DIRECTIONS -
[1] Summarize the passage on the Declaration of Independence and slavery in two sentences.
[2] Carry on the passage on the Declaration of Independence and slavery from its final sentence.

TEXT FOR ANALYSIS -
|---|
That is, such constraining of captives for one’s service sounds much like what had happened to the multitudes shipped out of Africa. And, of course, the African kidnappings had extended across generations, not just for the decade complained about the British in the Declaration of Independence.

Perhaps even more astonishing could have been the most celebrated of the grievances collected in the Declaration of Independence, that of “imposing Taxes on us without our Consent.” But, the thoughtful slave might have wondered, is not such an appropriation of another’s property without his consent critical to the system of chattel slavery long taken for granted in North America? He might have wondered, that is, whether the venerated Signers of the Declaration of Independence had truly heard what they were saying.

VII.

                  Patriotic Americans today can be thankful about the timing of the break from Great Britain. Suppose the centuries-old union with the Motherland had continued well into the Nineteenth Century. The decisive break might have chanced to come, therefore, when the British Parliament undertook in the 1820s to eliminate slavery among its subjects in the Western Hemisphere.

The Declaration of Independence might then not only have had to do without any “created equal” language but have featured instead an insistence upon the right of the colonies to continue to permit African slavery. It might have sounded, therefore, very much like the Ordinances of Secession that were insisted on by one Slave-holding State after another in 1860-1861. This might even have included an insistence that Lord Mansfield’s 1772 Somerset characterization of slavery as “odious” had been uninformed, unaware as he must have been of the Positive Good that a proper system of slavery can provide for everyone involved.

Thus, such a Declaration of Independence could not have been celebrated for centuries thereafter as the 1776 version has been, however dubious the circumstances of some of its promulgators had once been. It should be remembered, that is, that we have heard, in the Twenty-first Century, the insistence by learned disciples of the Southern Last Cause that the American Civil War could not really have been (to any significant degree) about Slavery. It may be noticed, if only in passing, that striking differences in the dominant styles of Nineteenth Century abolitionists (and of politics?) in Britain and in the United States can be said to be illustrated by the profound differences in the careers of William Wilberforce and John Brown.

VIII.

                  Even so, it can be argued that the United States needed, in its abolitionist movement, something more cataclysmic than did Great Britain. Did not the Civil War even contribute to the deepening of the American soul? Perhaps such a deepening had already been provided the British during their traumatic crises of the Seventeenth Century which had included the execution of a King.
|---|
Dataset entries
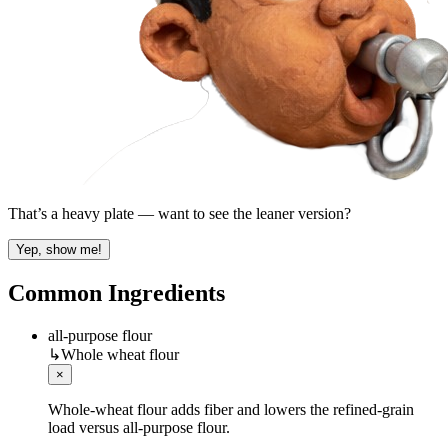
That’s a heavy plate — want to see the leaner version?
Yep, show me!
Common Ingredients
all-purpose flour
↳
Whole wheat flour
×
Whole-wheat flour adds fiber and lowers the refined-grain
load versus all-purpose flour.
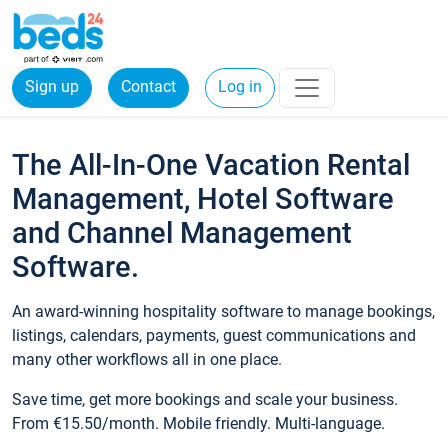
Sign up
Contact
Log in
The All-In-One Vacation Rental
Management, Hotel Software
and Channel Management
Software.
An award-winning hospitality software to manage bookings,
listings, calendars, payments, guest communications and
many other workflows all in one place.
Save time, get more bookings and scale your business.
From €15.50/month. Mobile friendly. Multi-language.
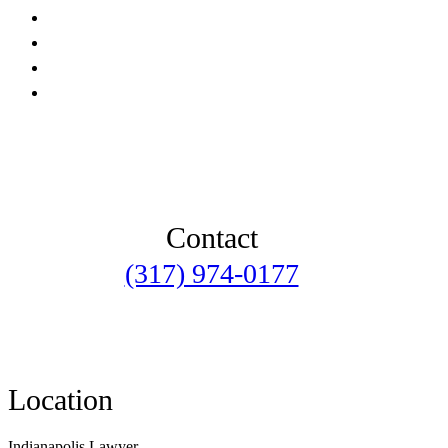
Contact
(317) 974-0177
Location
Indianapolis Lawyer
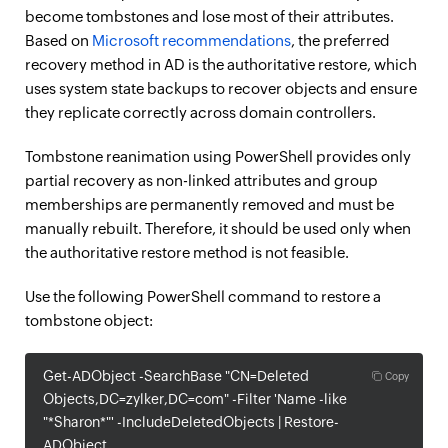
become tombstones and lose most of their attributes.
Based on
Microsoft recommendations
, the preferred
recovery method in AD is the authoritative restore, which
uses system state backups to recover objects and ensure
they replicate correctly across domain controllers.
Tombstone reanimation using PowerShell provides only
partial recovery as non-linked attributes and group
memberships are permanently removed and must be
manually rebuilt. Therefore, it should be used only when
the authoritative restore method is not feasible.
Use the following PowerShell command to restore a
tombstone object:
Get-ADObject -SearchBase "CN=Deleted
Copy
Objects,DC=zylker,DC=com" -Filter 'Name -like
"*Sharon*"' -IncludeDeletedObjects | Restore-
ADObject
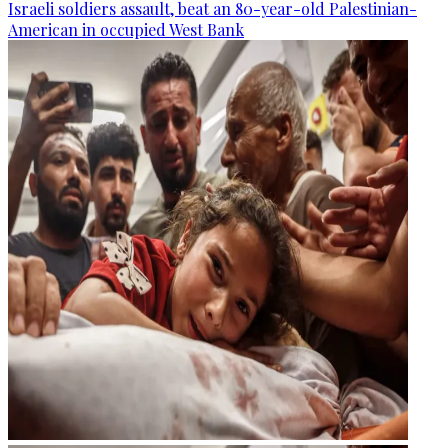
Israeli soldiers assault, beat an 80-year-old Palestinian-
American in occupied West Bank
|---|
TASK-BY-TASK RESULTS -
[1] The passage suggests that a thoughtful slave might have noticed that the Declaration's grievances, such as the forced service of captives and taxation without consent, describe what chattel slavery did to Africans. It then argues that Americans can be thankful the break with Britain did not come in the 1820s, when a declaration might have defended slavery much like the Ordinances of Secession, and it asks whether the Civil War, a more cataclysmic course than Britain's, deepened the American soul.

[2]
The United States can usefully be compared here to Canada and Mexico. Canada is much tamer than the United States and hence less “interesting,” however inherently more decent. And Mexico is much more volatile than the United States and hence more “interesting,” able to secure some much-needed relief by having significant numbers intermittently slip into the United States to work and to live.

How should the thoughtful descendant today of the sophisticated slave with whom we began this Essay regard the status and prospects of his People at this time? Indeed, it can be wondered, who are truly his People—those with whom he shares a still-distinctive color (and hence a troubling history) or those with whom he shares the spiritual and intellectual treasures of Western Civilization (and hence a truly liberating heritage)? Perhaps even more difficult to come to terms with are the descendants of those ruthlessly-dispossessed and consequently largely-demoralized peoples who could be characterized in the Declaration of Independence as “the merciless Indian Savages, whose known Rule of Warfare is an undistinguished Destruction, of all Ages, Sexes and Conditions.”

IX.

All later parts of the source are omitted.